ABOUT THIS TASK:
Show every line of the data that contains the string "LIST".

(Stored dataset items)
══════════

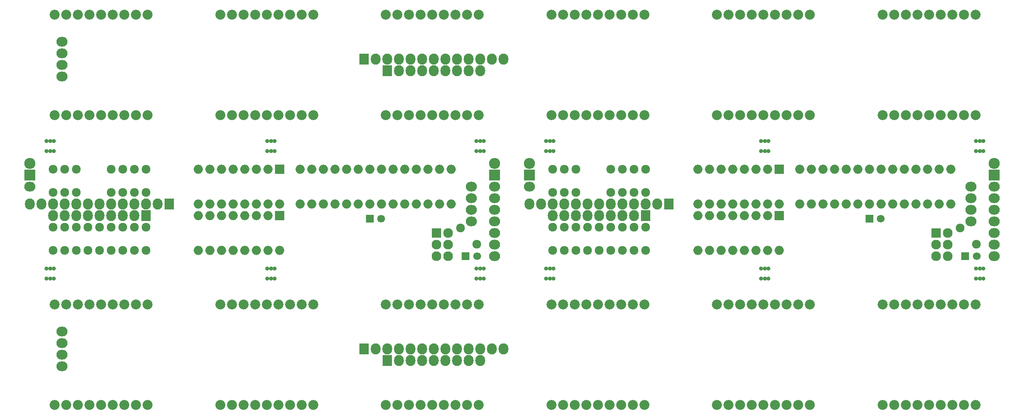
<source format=gbr>
G04 #@! TF.FileFunction,Soldermask,Bot*
%FSLAX46Y46*%
G04 Gerber Fmt 4.6, Leading zero omitted, Abs format (unit mm)*
G04 Created by KiCad (PCBNEW 4.0.4-1.fc25-product) date Wed Feb 22 20:12:38 2017*
%MOMM*%
%LPD*%
G01*
G04 APERTURE LIST*
%ADD10C,0.100000*%
%ADD11C,0.900000*%
%ADD12R,1.700000X1.700000*%
%ADD13C,1.700000*%
%ADD14O,2.000000X2.000000*%
%ADD15R,2.127200X2.127200*%
%ADD16O,2.127200X2.127200*%
%ADD17R,2.127200X2.432000*%
%ADD18O,2.127200X2.432000*%
%ADD19C,1.924000*%
%ADD20O,2.432000X2.127200*%
%ADD21R,2.432000X2.432000*%
%ADD22O,2.432000X2.432000*%
%ADD23R,2.000000X2.000000*%
%ADD24C,2.178000*%
G04 APERTURE END LIST*
D10*
D11*
X260350000Y-142410000D03*
X260350000Y-144610000D03*
X261150000Y-142410000D03*
X259550000Y-142410000D03*
X259550000Y-144610000D03*
X261150000Y-144610000D03*
X260350000Y-114470000D03*
X260350000Y-116670000D03*
X261150000Y-114470000D03*
X259550000Y-114470000D03*
X259550000Y-116670000D03*
X261150000Y-116670000D03*
X152400000Y-142410000D03*
X152400000Y-144610000D03*
X153200000Y-142410000D03*
X151600000Y-142410000D03*
X151600000Y-144610000D03*
X153200000Y-144610000D03*
X152400000Y-114470000D03*
X152400000Y-116670000D03*
X153200000Y-114470000D03*
X151600000Y-114470000D03*
X151600000Y-116670000D03*
X153200000Y-116670000D03*
X307340000Y-114470000D03*
X307340000Y-116670000D03*
X308140000Y-114470000D03*
X306540000Y-114470000D03*
X306540000Y-116670000D03*
X308140000Y-116670000D03*
X307340000Y-142410000D03*
X307340000Y-144610000D03*
X308140000Y-142410000D03*
X306540000Y-142410000D03*
X306540000Y-144610000D03*
X308140000Y-144610000D03*
X213360000Y-142410000D03*
X213360000Y-144610000D03*
X214160000Y-142410000D03*
X212560000Y-142410000D03*
X212560000Y-144610000D03*
X214160000Y-144610000D03*
X213360000Y-114470000D03*
X213360000Y-116670000D03*
X214160000Y-114470000D03*
X212560000Y-114470000D03*
X212560000Y-116670000D03*
X214160000Y-116670000D03*
X198120000Y-114470000D03*
X198120000Y-116670000D03*
X198920000Y-114470000D03*
X197320000Y-114470000D03*
X197320000Y-116670000D03*
X198920000Y-116670000D03*
X198120000Y-142410000D03*
X198120000Y-144610000D03*
X198920000Y-142410000D03*
X197320000Y-142410000D03*
X197320000Y-144610000D03*
X198920000Y-144610000D03*
X104140000Y-142410000D03*
X104140000Y-144610000D03*
X104940000Y-142410000D03*
X103340000Y-142410000D03*
X103340000Y-144610000D03*
X104940000Y-144610000D03*
D12*
X173990000Y-131445000D03*
D13*
X176490000Y-131445000D03*
D14*
X191770000Y-120650000D03*
X189230000Y-120650000D03*
X186690000Y-120650000D03*
X184150000Y-120650000D03*
X181610000Y-120650000D03*
X179070000Y-120650000D03*
X176530000Y-120650000D03*
X173990000Y-120650000D03*
X171450000Y-120650000D03*
X168910000Y-120650000D03*
X166370000Y-120650000D03*
X163830000Y-120650000D03*
X161290000Y-120650000D03*
X158750000Y-120650000D03*
X158750000Y-128270000D03*
X161290000Y-128270000D03*
X163830000Y-128270000D03*
X166370000Y-128270000D03*
X168910000Y-128270000D03*
X171450000Y-128270000D03*
X173990000Y-128270000D03*
X176530000Y-128270000D03*
X179070000Y-128270000D03*
X181610000Y-128270000D03*
X184150000Y-128270000D03*
X186690000Y-128270000D03*
X189230000Y-128270000D03*
X191770000Y-128270000D03*
D12*
X194945000Y-139700000D03*
D13*
X197445000Y-139700000D03*
D15*
X188595000Y-134620000D03*
D16*
X191135000Y-134620000D03*
X191135000Y-137160000D03*
X188595000Y-137160000D03*
X191135000Y-139700000D03*
X188595000Y-139700000D03*
D17*
X130175000Y-128270000D03*
D18*
X127635000Y-128270000D03*
X125095000Y-128270000D03*
X122555000Y-128270000D03*
X120015000Y-128270000D03*
X117475000Y-128270000D03*
X114935000Y-128270000D03*
X112395000Y-128270000D03*
X109855000Y-128270000D03*
X107315000Y-128270000D03*
X104775000Y-128270000D03*
X102235000Y-128270000D03*
X99695000Y-128270000D03*
D17*
X125095000Y-130810000D03*
D18*
X122555000Y-130810000D03*
X120015000Y-130810000D03*
X117475000Y-130810000D03*
X114935000Y-130810000D03*
X112395000Y-130810000D03*
X109855000Y-130810000D03*
X107315000Y-130810000D03*
X104775000Y-130810000D03*
D19*
X125095000Y-133350000D03*
X125095000Y-138430000D03*
X122555000Y-133350000D03*
X122555000Y-138430000D03*
X120015000Y-133350000D03*
X120015000Y-138430000D03*
X117475000Y-133350000D03*
X117475000Y-138430000D03*
X114935000Y-133350000D03*
X114935000Y-138430000D03*
X112395000Y-133350000D03*
X112395000Y-138430000D03*
X109855000Y-133350000D03*
X109855000Y-138430000D03*
X107315000Y-133350000D03*
X107315000Y-138430000D03*
X104775000Y-133350000D03*
X104775000Y-138430000D03*
X125095000Y-125730000D03*
X125095000Y-120650000D03*
X122555000Y-125730000D03*
X122555000Y-120650000D03*
X120015000Y-125730000D03*
X120015000Y-120650000D03*
X117475000Y-125730000D03*
X117475000Y-120650000D03*
X109855000Y-125730000D03*
X109855000Y-120650000D03*
X107315000Y-125730000D03*
X107315000Y-120650000D03*
X104775000Y-125730000D03*
X104775000Y-120650000D03*
X197376051Y-137051051D03*
X193783949Y-133458949D03*
D20*
X201295000Y-127000000D03*
X201295000Y-129540000D03*
X201295000Y-132080000D03*
X201295000Y-134620000D03*
X201295000Y-137160000D03*
X201295000Y-139700000D03*
D21*
X201295000Y-121920000D03*
D22*
X201295000Y-119380000D03*
D21*
X99695000Y-121920000D03*
D22*
X99695000Y-119380000D03*
D23*
X154305000Y-120650000D03*
D14*
X136525000Y-128270000D03*
X151765000Y-120650000D03*
X139065000Y-128270000D03*
X149225000Y-120650000D03*
X141605000Y-128270000D03*
X146685000Y-120650000D03*
X144145000Y-128270000D03*
X144145000Y-120650000D03*
X146685000Y-128270000D03*
X141605000Y-120650000D03*
X149225000Y-128270000D03*
X139065000Y-120650000D03*
X151765000Y-128270000D03*
X136525000Y-120650000D03*
X154305000Y-128270000D03*
D23*
X154305000Y-130810000D03*
D14*
X136525000Y-138430000D03*
X151765000Y-130810000D03*
X139065000Y-138430000D03*
X149225000Y-130810000D03*
X141605000Y-138430000D03*
X146685000Y-130810000D03*
X144145000Y-138430000D03*
X144145000Y-130810000D03*
X146685000Y-138430000D03*
X141605000Y-130810000D03*
X149225000Y-138430000D03*
X139065000Y-130810000D03*
X151765000Y-138430000D03*
X136525000Y-130810000D03*
X154305000Y-138430000D03*
D20*
X196215000Y-132080000D03*
X196215000Y-129540000D03*
X196215000Y-127000000D03*
X196215000Y-124460000D03*
X201295000Y-124460000D03*
X99695000Y-124460000D03*
D12*
X283210000Y-131445000D03*
D13*
X285710000Y-131445000D03*
D14*
X300990000Y-120650000D03*
X298450000Y-120650000D03*
X295910000Y-120650000D03*
X293370000Y-120650000D03*
X290830000Y-120650000D03*
X288290000Y-120650000D03*
X285750000Y-120650000D03*
X283210000Y-120650000D03*
X280670000Y-120650000D03*
X278130000Y-120650000D03*
X275590000Y-120650000D03*
X273050000Y-120650000D03*
X270510000Y-120650000D03*
X267970000Y-120650000D03*
X267970000Y-128270000D03*
X270510000Y-128270000D03*
X273050000Y-128270000D03*
X275590000Y-128270000D03*
X278130000Y-128270000D03*
X280670000Y-128270000D03*
X283210000Y-128270000D03*
X285750000Y-128270000D03*
X288290000Y-128270000D03*
X290830000Y-128270000D03*
X293370000Y-128270000D03*
X295910000Y-128270000D03*
X298450000Y-128270000D03*
X300990000Y-128270000D03*
D12*
X304165000Y-139700000D03*
D13*
X306665000Y-139700000D03*
D15*
X297815000Y-134620000D03*
D16*
X300355000Y-134620000D03*
X300355000Y-137160000D03*
X297815000Y-137160000D03*
X300355000Y-139700000D03*
X297815000Y-139700000D03*
D17*
X239395000Y-128270000D03*
D18*
X236855000Y-128270000D03*
X234315000Y-128270000D03*
X231775000Y-128270000D03*
X229235000Y-128270000D03*
X226695000Y-128270000D03*
X224155000Y-128270000D03*
X221615000Y-128270000D03*
X219075000Y-128270000D03*
X216535000Y-128270000D03*
X213995000Y-128270000D03*
X211455000Y-128270000D03*
X208915000Y-128270000D03*
D17*
X234315000Y-130810000D03*
D18*
X231775000Y-130810000D03*
X229235000Y-130810000D03*
X226695000Y-130810000D03*
X224155000Y-130810000D03*
X221615000Y-130810000D03*
X219075000Y-130810000D03*
X216535000Y-130810000D03*
X213995000Y-130810000D03*
D19*
X234315000Y-133350000D03*
X234315000Y-138430000D03*
X231775000Y-133350000D03*
X231775000Y-138430000D03*
X229235000Y-133350000D03*
X229235000Y-138430000D03*
X226695000Y-133350000D03*
X226695000Y-138430000D03*
X224155000Y-133350000D03*
X224155000Y-138430000D03*
X221615000Y-133350000D03*
X221615000Y-138430000D03*
X219075000Y-133350000D03*
X219075000Y-138430000D03*
X216535000Y-133350000D03*
X216535000Y-138430000D03*
X213995000Y-133350000D03*
X213995000Y-138430000D03*
X234315000Y-125730000D03*
X234315000Y-120650000D03*
X231775000Y-125730000D03*
X231775000Y-120650000D03*
X229235000Y-125730000D03*
X229235000Y-120650000D03*
X226695000Y-125730000D03*
X226695000Y-120650000D03*
X219075000Y-125730000D03*
X219075000Y-120650000D03*
X216535000Y-125730000D03*
X216535000Y-120650000D03*
X213995000Y-125730000D03*
X213995000Y-120650000D03*
X306596051Y-137051051D03*
X303003949Y-133458949D03*
D20*
X310515000Y-127000000D03*
X310515000Y-129540000D03*
X310515000Y-132080000D03*
X310515000Y-134620000D03*
X310515000Y-137160000D03*
X310515000Y-139700000D03*
D21*
X310515000Y-121920000D03*
D22*
X310515000Y-119380000D03*
D21*
X208915000Y-121920000D03*
D22*
X208915000Y-119380000D03*
D23*
X263525000Y-120650000D03*
D14*
X245745000Y-128270000D03*
X260985000Y-120650000D03*
X248285000Y-128270000D03*
X258445000Y-120650000D03*
X250825000Y-128270000D03*
X255905000Y-120650000D03*
X253365000Y-128270000D03*
X253365000Y-120650000D03*
X255905000Y-128270000D03*
X250825000Y-120650000D03*
X258445000Y-128270000D03*
X248285000Y-120650000D03*
X260985000Y-128270000D03*
X245745000Y-120650000D03*
X263525000Y-128270000D03*
D23*
X263525000Y-130810000D03*
D14*
X245745000Y-138430000D03*
X260985000Y-130810000D03*
X248285000Y-138430000D03*
X258445000Y-130810000D03*
X250825000Y-138430000D03*
X255905000Y-130810000D03*
X253365000Y-138430000D03*
X253365000Y-130810000D03*
X255905000Y-138430000D03*
X250825000Y-130810000D03*
X258445000Y-138430000D03*
X248285000Y-130810000D03*
X260985000Y-138430000D03*
X245745000Y-130810000D03*
X263525000Y-138430000D03*
D20*
X305435000Y-132080000D03*
X305435000Y-129540000D03*
X305435000Y-127000000D03*
X305435000Y-124460000D03*
X310515000Y-124460000D03*
X208915000Y-124460000D03*
X106680000Y-100330000D03*
X106680000Y-97790000D03*
X106680000Y-95250000D03*
X106680000Y-92710000D03*
D24*
X105092500Y-108790000D03*
X107632500Y-108790000D03*
X110172500Y-108790000D03*
X112712500Y-108790000D03*
X115252500Y-108790000D03*
X117792500Y-108790000D03*
X120332500Y-108790000D03*
X122872500Y-108790000D03*
X125412500Y-108790000D03*
X105092500Y-86790000D03*
X107632500Y-86790000D03*
X110172500Y-86790000D03*
X112712500Y-86790000D03*
X115252500Y-86790000D03*
X117792500Y-86790000D03*
X120332500Y-86790000D03*
X122872500Y-86790000D03*
X125412500Y-86790000D03*
X141287500Y-108790000D03*
X143827500Y-108790000D03*
X146367500Y-108790000D03*
X148907500Y-108790000D03*
X151447500Y-108790000D03*
X153987500Y-108790000D03*
X156527500Y-108790000D03*
X159067500Y-108790000D03*
X161607500Y-108790000D03*
X141287500Y-86790000D03*
X143827500Y-86790000D03*
X146367500Y-86790000D03*
X148907500Y-86790000D03*
X151447500Y-86790000D03*
X153987500Y-86790000D03*
X156527500Y-86790000D03*
X159067500Y-86790000D03*
X161607500Y-86790000D03*
X286067500Y-108790000D03*
X288607500Y-108790000D03*
X291147500Y-108790000D03*
X293687500Y-108790000D03*
X296227500Y-108790000D03*
X298767500Y-108790000D03*
X301307500Y-108790000D03*
X303847500Y-108790000D03*
X306387500Y-108790000D03*
X286067500Y-86790000D03*
X288607500Y-86790000D03*
X291147500Y-86790000D03*
X293687500Y-86790000D03*
X296227500Y-86790000D03*
X298767500Y-86790000D03*
X301307500Y-86790000D03*
X303847500Y-86790000D03*
X306387500Y-86790000D03*
X177482500Y-108790000D03*
X180022500Y-108790000D03*
X182562500Y-108790000D03*
X185102500Y-108790000D03*
X187642500Y-108790000D03*
X190182500Y-108790000D03*
X192722500Y-108790000D03*
X195262500Y-108790000D03*
X197802500Y-108790000D03*
X177482500Y-86790000D03*
X180022500Y-86790000D03*
X182562500Y-86790000D03*
X185102500Y-86790000D03*
X187642500Y-86790000D03*
X190182500Y-86790000D03*
X192722500Y-86790000D03*
X195262500Y-86790000D03*
X197802500Y-86790000D03*
X213677500Y-108790000D03*
X216217500Y-108790000D03*
X218757500Y-108790000D03*
X221297500Y-108790000D03*
X223837500Y-108790000D03*
X226377500Y-108790000D03*
X228917500Y-108790000D03*
X231457500Y-108790000D03*
X233997500Y-108790000D03*
X213677500Y-86790000D03*
X216217500Y-86790000D03*
X218757500Y-86790000D03*
X221297500Y-86790000D03*
X223837500Y-86790000D03*
X226377500Y-86790000D03*
X228917500Y-86790000D03*
X231457500Y-86790000D03*
X233997500Y-86790000D03*
X249872500Y-108790000D03*
X252412500Y-108790000D03*
X254952500Y-108790000D03*
X257492500Y-108790000D03*
X260032500Y-108790000D03*
X262572500Y-108790000D03*
X265112500Y-108790000D03*
X267652500Y-108790000D03*
X270192500Y-108790000D03*
X249872500Y-86790000D03*
X252412500Y-86790000D03*
X254952500Y-86790000D03*
X257492500Y-86790000D03*
X260032500Y-86790000D03*
X262572500Y-86790000D03*
X265112500Y-86790000D03*
X267652500Y-86790000D03*
X270192500Y-86790000D03*
D17*
X172720000Y-96520000D03*
D18*
X175260000Y-96520000D03*
X177800000Y-96520000D03*
X180340000Y-96520000D03*
X182880000Y-96520000D03*
X185420000Y-96520000D03*
X187960000Y-96520000D03*
X190500000Y-96520000D03*
X193040000Y-96520000D03*
X195580000Y-96520000D03*
X198120000Y-96520000D03*
X200660000Y-96520000D03*
X203200000Y-96520000D03*
D17*
X177800000Y-99060000D03*
D18*
X180340000Y-99060000D03*
X182880000Y-99060000D03*
X185420000Y-99060000D03*
X187960000Y-99060000D03*
X190500000Y-99060000D03*
X193040000Y-99060000D03*
X195580000Y-99060000D03*
X198120000Y-99060000D03*
D20*
X106680000Y-163830000D03*
X106680000Y-161290000D03*
X106680000Y-158750000D03*
X106680000Y-156210000D03*
D24*
X105092500Y-172290000D03*
X107632500Y-172290000D03*
X110172500Y-172290000D03*
X112712500Y-172290000D03*
X115252500Y-172290000D03*
X117792500Y-172290000D03*
X120332500Y-172290000D03*
X122872500Y-172290000D03*
X125412500Y-172290000D03*
X105092500Y-150290000D03*
X107632500Y-150290000D03*
X110172500Y-150290000D03*
X112712500Y-150290000D03*
X115252500Y-150290000D03*
X117792500Y-150290000D03*
X120332500Y-150290000D03*
X122872500Y-150290000D03*
X125412500Y-150290000D03*
X141287500Y-172290000D03*
X143827500Y-172290000D03*
X146367500Y-172290000D03*
X148907500Y-172290000D03*
X151447500Y-172290000D03*
X153987500Y-172290000D03*
X156527500Y-172290000D03*
X159067500Y-172290000D03*
X161607500Y-172290000D03*
X141287500Y-150290000D03*
X143827500Y-150290000D03*
X146367500Y-150290000D03*
X148907500Y-150290000D03*
X151447500Y-150290000D03*
X153987500Y-150290000D03*
X156527500Y-150290000D03*
X159067500Y-150290000D03*
X161607500Y-150290000D03*
X286067500Y-172290000D03*
X288607500Y-172290000D03*
X291147500Y-172290000D03*
X293687500Y-172290000D03*
X296227500Y-172290000D03*
X298767500Y-172290000D03*
X301307500Y-172290000D03*
X303847500Y-172290000D03*
X306387500Y-172290000D03*
X286067500Y-150290000D03*
X288607500Y-150290000D03*
X291147500Y-150290000D03*
X293687500Y-150290000D03*
X296227500Y-150290000D03*
X298767500Y-150290000D03*
X301307500Y-150290000D03*
X303847500Y-150290000D03*
X306387500Y-150290000D03*
X177482500Y-172290000D03*
X180022500Y-172290000D03*
X182562500Y-172290000D03*
X185102500Y-172290000D03*
X187642500Y-172290000D03*
X190182500Y-172290000D03*
X192722500Y-172290000D03*
X195262500Y-172290000D03*
X197802500Y-172290000D03*
X177482500Y-150290000D03*
X180022500Y-150290000D03*
X182562500Y-150290000D03*
X185102500Y-150290000D03*
X187642500Y-150290000D03*
X190182500Y-150290000D03*
X192722500Y-150290000D03*
X195262500Y-150290000D03*
X197802500Y-150290000D03*
X213677500Y-172290000D03*
X216217500Y-172290000D03*
X218757500Y-172290000D03*
X221297500Y-172290000D03*
X223837500Y-172290000D03*
X226377500Y-172290000D03*
X228917500Y-172290000D03*
X231457500Y-172290000D03*
X233997500Y-172290000D03*
X213677500Y-150290000D03*
X216217500Y-150290000D03*
X218757500Y-150290000D03*
X221297500Y-150290000D03*
X223837500Y-150290000D03*
X226377500Y-150290000D03*
X228917500Y-150290000D03*
X231457500Y-150290000D03*
X233997500Y-150290000D03*
X249872500Y-172290000D03*
X252412500Y-172290000D03*
X254952500Y-172290000D03*
X257492500Y-172290000D03*
X260032500Y-172290000D03*
X262572500Y-172290000D03*
X265112500Y-172290000D03*
X267652500Y-172290000D03*
X270192500Y-172290000D03*
X249872500Y-150290000D03*
X252412500Y-150290000D03*
X254952500Y-150290000D03*
X257492500Y-150290000D03*
X260032500Y-150290000D03*
X262572500Y-150290000D03*
X265112500Y-150290000D03*
X267652500Y-150290000D03*
X270192500Y-150290000D03*
D17*
X172720000Y-160020000D03*
D18*
X175260000Y-160020000D03*
X177800000Y-160020000D03*
X180340000Y-160020000D03*
X182880000Y-160020000D03*
X185420000Y-160020000D03*
X187960000Y-160020000D03*
X190500000Y-160020000D03*
X193040000Y-160020000D03*
X195580000Y-160020000D03*
X198120000Y-160020000D03*
X200660000Y-160020000D03*
X203200000Y-160020000D03*
D17*
X177800000Y-162560000D03*
D18*
X180340000Y-162560000D03*
X182880000Y-162560000D03*
X185420000Y-162560000D03*
X187960000Y-162560000D03*
X190500000Y-162560000D03*
X193040000Y-162560000D03*
X195580000Y-162560000D03*
X198120000Y-162560000D03*
D11*
X104140000Y-114470000D03*
X104140000Y-116670000D03*
X104940000Y-114470000D03*
X103340000Y-114470000D03*
X103340000Y-116670000D03*
X104940000Y-116670000D03*
M02*

</source>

══════════

EXERCISE SOLUTION:
G04 APERTURE LIST*
G04 APERTURE END LIST*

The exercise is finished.